***** Working data

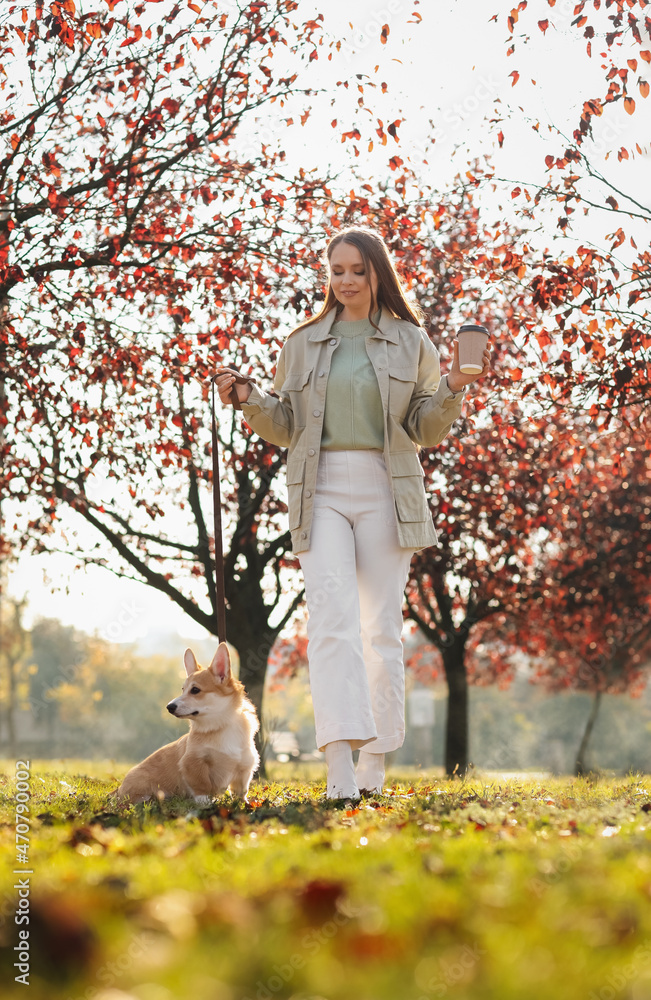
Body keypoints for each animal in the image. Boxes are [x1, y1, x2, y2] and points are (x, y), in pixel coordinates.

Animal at [118, 648, 262, 804]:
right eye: (183, 689)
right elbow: (202, 785)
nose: (169, 707)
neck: (222, 724)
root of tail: (118, 791)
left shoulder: (244, 767)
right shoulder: (193, 763)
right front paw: (206, 803)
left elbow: (241, 791)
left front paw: (244, 804)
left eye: (195, 690)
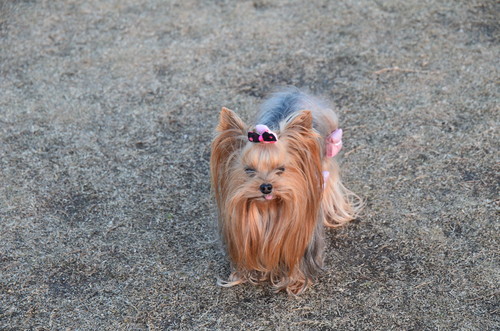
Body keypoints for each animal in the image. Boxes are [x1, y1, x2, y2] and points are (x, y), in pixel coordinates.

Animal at [210, 88, 360, 296]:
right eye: (249, 170)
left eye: (281, 169)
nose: (266, 187)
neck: (268, 209)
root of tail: (294, 92)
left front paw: (295, 282)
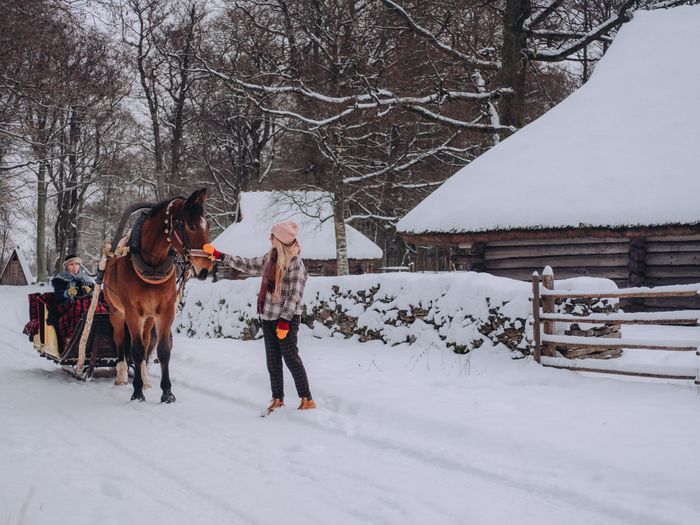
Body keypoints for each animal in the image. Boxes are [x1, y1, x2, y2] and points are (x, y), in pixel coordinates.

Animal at [100, 188, 211, 402]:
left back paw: (144, 377)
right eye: (191, 225)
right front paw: (137, 391)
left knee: (145, 343)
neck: (152, 264)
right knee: (119, 339)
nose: (205, 269)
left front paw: (166, 392)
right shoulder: (132, 312)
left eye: (207, 225)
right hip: (117, 312)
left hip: (149, 317)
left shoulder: (166, 311)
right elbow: (135, 349)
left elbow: (162, 350)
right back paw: (122, 374)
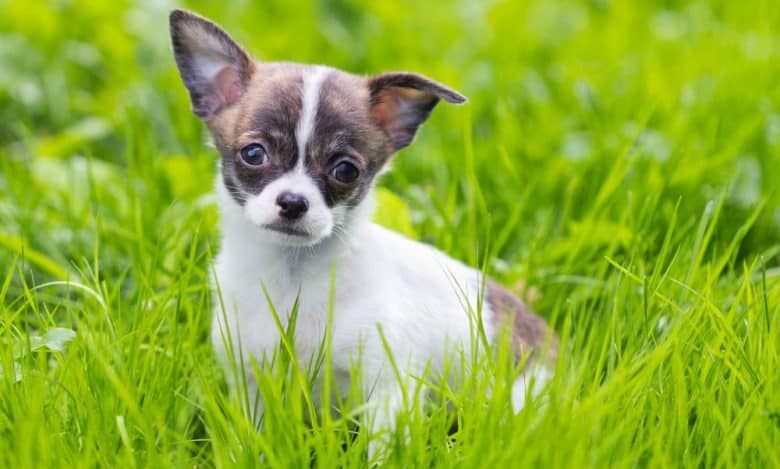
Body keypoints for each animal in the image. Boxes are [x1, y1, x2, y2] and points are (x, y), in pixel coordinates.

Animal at [170, 7, 556, 454]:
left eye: (345, 170)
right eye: (253, 154)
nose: (293, 202)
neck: (293, 277)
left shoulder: (389, 388)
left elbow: (378, 450)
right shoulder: (252, 380)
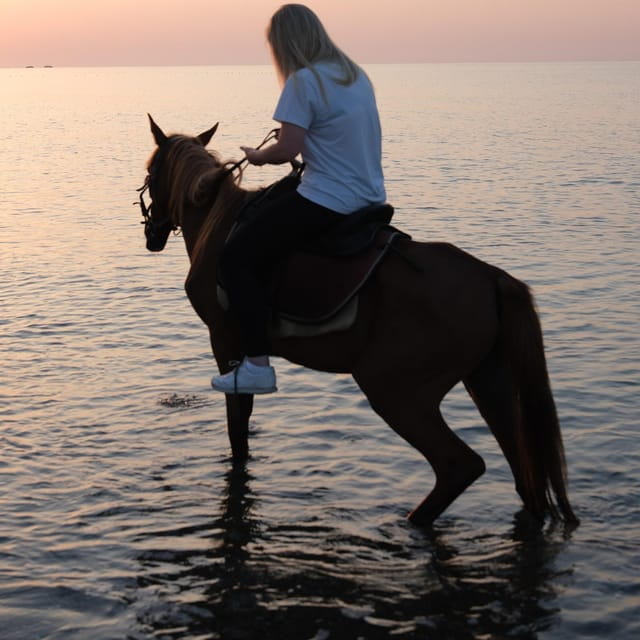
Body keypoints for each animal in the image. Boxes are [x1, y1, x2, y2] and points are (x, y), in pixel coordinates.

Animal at [138, 115, 577, 527]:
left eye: (150, 170)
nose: (152, 233)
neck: (219, 220)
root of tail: (490, 277)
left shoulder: (226, 341)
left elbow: (238, 424)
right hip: (489, 382)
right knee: (524, 475)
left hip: (395, 389)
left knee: (460, 465)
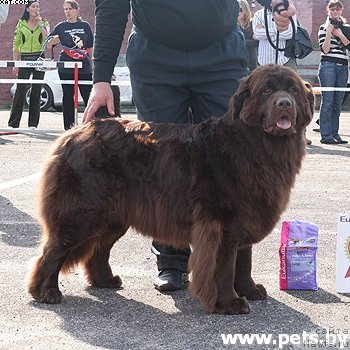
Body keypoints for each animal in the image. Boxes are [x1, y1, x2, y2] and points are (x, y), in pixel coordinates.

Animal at [28, 65, 314, 314]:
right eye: (266, 91)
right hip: (82, 212)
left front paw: (250, 290)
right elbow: (223, 267)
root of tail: (75, 132)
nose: (284, 104)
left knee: (99, 249)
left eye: (293, 90)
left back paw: (105, 281)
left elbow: (244, 261)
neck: (256, 145)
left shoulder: (247, 214)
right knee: (53, 251)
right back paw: (46, 292)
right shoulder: (221, 225)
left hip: (114, 215)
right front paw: (229, 303)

**********

◆ Task to carry out
Exclude the pictures and transcribe all of the entries exactly.

◆ Answer space
Body keypoints for each animal in the image. Boxes are [x1, y1, x2, y2] and points are (x, y), in pixel coordinates.

Animal at [118, 648, 262, 804]:
right eye: (183, 689)
right elbow: (202, 785)
nose: (169, 707)
neck: (222, 724)
root of tail: (118, 791)
left shoulder: (244, 767)
right shoulder: (193, 763)
right front paw: (206, 803)
left elbow: (241, 791)
left front paw: (244, 804)
left eye: (195, 690)
Body keypoints for each animal in the image. Boxes are [x1, y1, x2, y2] and points are (x, y), in pixel coordinates.

Animal at [210, 88, 360, 296]:
right eye: (249, 170)
left eye: (281, 169)
nose: (266, 187)
neck: (268, 209)
root of tail: (294, 92)
left front paw: (295, 282)
Body keypoints for each animal in the image. Boxes are [x1, y1, x2, y2] and points are (x, y), in pixel coordinates.

Animal at [100, 188, 211, 402]:
left back paw: (144, 377)
right eye: (191, 225)
right front paw: (137, 391)
left knee: (145, 343)
neck: (152, 264)
right knee: (119, 339)
nose: (205, 269)
left front paw: (166, 392)
right shoulder: (132, 312)
left eye: (207, 225)
right hip: (117, 312)
left hip: (149, 317)
left shoulder: (166, 311)
right elbow: (135, 349)
left elbow: (162, 350)
right back paw: (122, 374)
Body keypoints for each animal in the image. Boxes are [x1, y1, x2, y2] and points are (x, y), in pixel coordinates.

Animal at [170, 7, 556, 454]:
left eye: (345, 170)
right eye: (253, 154)
nose: (293, 202)
neck: (293, 277)
left shoulder: (389, 388)
left elbow: (378, 450)
right shoulder: (252, 380)
Body keypoints for each animal in the image. Boxes are [x1, y1, x2, y2] and points are (x, y), in pixel coordinates.

Animal at [138, 115, 577, 527]:
left eye: (150, 170)
nose: (152, 233)
neck: (219, 220)
root of tail: (490, 277)
left shoulder: (226, 341)
left elbow: (238, 424)
right hip: (489, 382)
right knee: (524, 475)
left hip: (395, 389)
left knee: (460, 465)
Body keypoints for each animal in the image. Boxes are [x1, y1, x2, y2] and points are (x, y), in pixel coordinates.

Animal at [28, 65, 314, 314]:
right eye: (266, 91)
right hip: (82, 212)
left front paw: (250, 290)
right elbow: (223, 267)
root of tail: (75, 132)
nose: (284, 104)
left knee: (99, 249)
left eye: (293, 90)
left back paw: (105, 281)
left elbow: (244, 261)
neck: (256, 145)
left shoulder: (247, 214)
right knee: (53, 251)
right back paw: (46, 292)
right shoulder: (221, 225)
left hip: (114, 215)
right front paw: (229, 303)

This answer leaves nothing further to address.